The Minister referred to retail. Fully 5,000 jobs were lost in retail in the first quarter. I got a sense during the election campaign - it was one of the lessons and was evident in the feedback - that despite all the talk of economic recovery, it is not being felt. The notion of more self-employed people has far more to do with a quirk in and a consequence of social welfare legislation than people actually setting up their own business. People are classifying themselves as self-employed to try to get benefits because the system is forcing them to do so. That is where the growth is coming from.

When we speak to people away from the spin, action plans and task forces we can see that people are suffering the consequences of unemployment and they do not see these jobs or any job creation. The quarterly household survey is the broadest measure and shows that the reality is also relevant to that survey.

Did the survey act as a wake-up call to the Department, the Minister and his colleagues in government? I realise it came on a day when people were distracted with other news and in that context I wish the Minister of State, Deputy Sherlock, every success in his quest for a new job.

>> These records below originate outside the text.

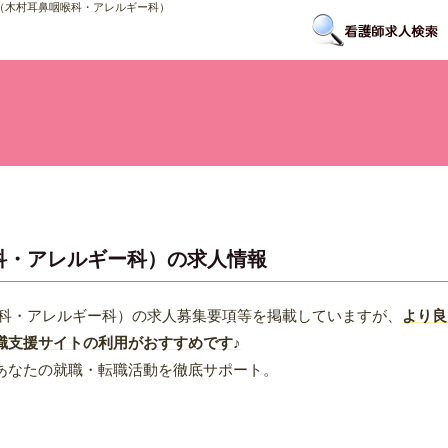
（木村耳鼻咽喉科・アレルギー科）
科・アレルギー科）の求人情報
喉科・アレルギー科）の求人募集要項等を掲載していますが、
より良
職支援サイトの利用がおすすめです♪
あなたの就職・転職活動を徹底サポート。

I remind the Minister that we asked about Bausch and Lomb as well.

I assure Deputy Calleary that neither I nor my Department needs any wake-up call in terms of the scale of the employment challenge we face. One of the features of our work has been to systematically engage an all-of-Government focus on this singular national challenge.

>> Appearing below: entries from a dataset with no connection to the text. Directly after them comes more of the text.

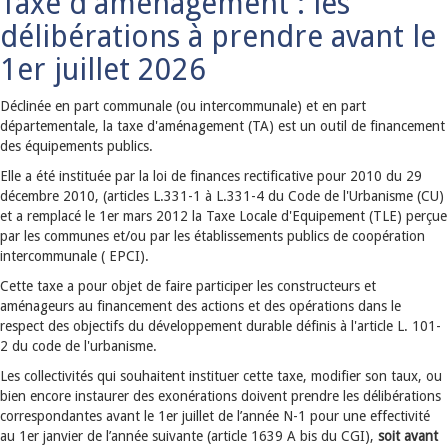
Taxe d'aménagement : les
délibérations à prendre avant le
1er juillet 2026
Déclinée en part communale (ou intercommunale) et en part
départementale, la taxe d'aménagement (TA) est un outil de financement
des équipements publics.
Elle a été instituée par la loi de finances rectificative pour 2010 du 29
décembre 2010, (articles L.331-1 à L.331-4 du Code de l'Urbanisme (CU)
et a remplacé le 1er mars 2012 la Taxe Locale d'Equipement (TLE) perçue
par les communes et/ou par les établissements publics de coopération
intercommunale ( EPCI).
Cette taxe a pour objet de faire participer les constructeurs et
aménageurs au financement des actions et des opérations dans le
respect des objectifs du développement durable définis à l'article L. 101-
2 du code de l'urbanisme.
Les collectivités qui souhaitent instituer cette taxe, modifier son taux, ou
bien encore instaurer des exonérations doivent prendre les délibérations
correspondantes avant le 1er juillet de l’année N-1 pour une effectivité
au 1er janvier de l’année suivante (article 1639 A bis du CGI),
soit avant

Let us consider the performance to date. We have in the past 18 months seen 70,000 extra people at work, the vast majority of whom are in full-time jobs. That puts us at the top of the OECD league in terms of jobs growth. Certainly, it is not enough to impact on the scale of the problems we face. I agree with the Deputy when he says that people do not yet feel the impact of this change. I agree that we need to continuously challenge the way in which we approach development in the jobs area. That is one of the merits of the Action Plan for Jobs process, in that every year we expose it to public consultation and every year we initiate new actions to respond to the challenges that different sectors are experiencing.

On the positive side, we should recognise that various surveys of business confidence, business intention and order books show that there is still a positive direction in growth. We believe we can build on that positive thrust.

That confidence is not translating through. The difficulty is that people are getting very frustrated when they continue to read about it. There is also difficulty when the chief executive of a job creation agency, a man for whom I have a good deal of regard and an organisation for which I have superb regard, comes out as a rallying agent for pay and wage reductions. That represents money that will be taken out of the domestic economy. It will affect the jobs we are talking about, such as those in retail and services. Furthermore, it will affect the ability of Waterford to ride this wave of confidence of which the Minister speaks. When the chief executive of a State-funded agency is acting with a rallying call for that kind of decision being taken by corporate companies, it sends a rather poor message.

The chief executive of any State agency must respond to the challenges that he experiences. I do not seek to control or influence that. We need to have people speaking honestly to power, as has been said often. Clearly, we need to improve our competitiveness all the time.

This is not an optional add-on. We are competing in a tough global environment but this year we have put new people into the field in overseas markets through the IDA and Enterprise Ireland. We are on a journey to move away from an economy that became too dependent on property, which was underpinned by bad policies. It will take time for new policies to deliver results. The 70,000 jobs represents genuine progress and we want to build on it. I have set a target of 100,000 extra people at work by 2016.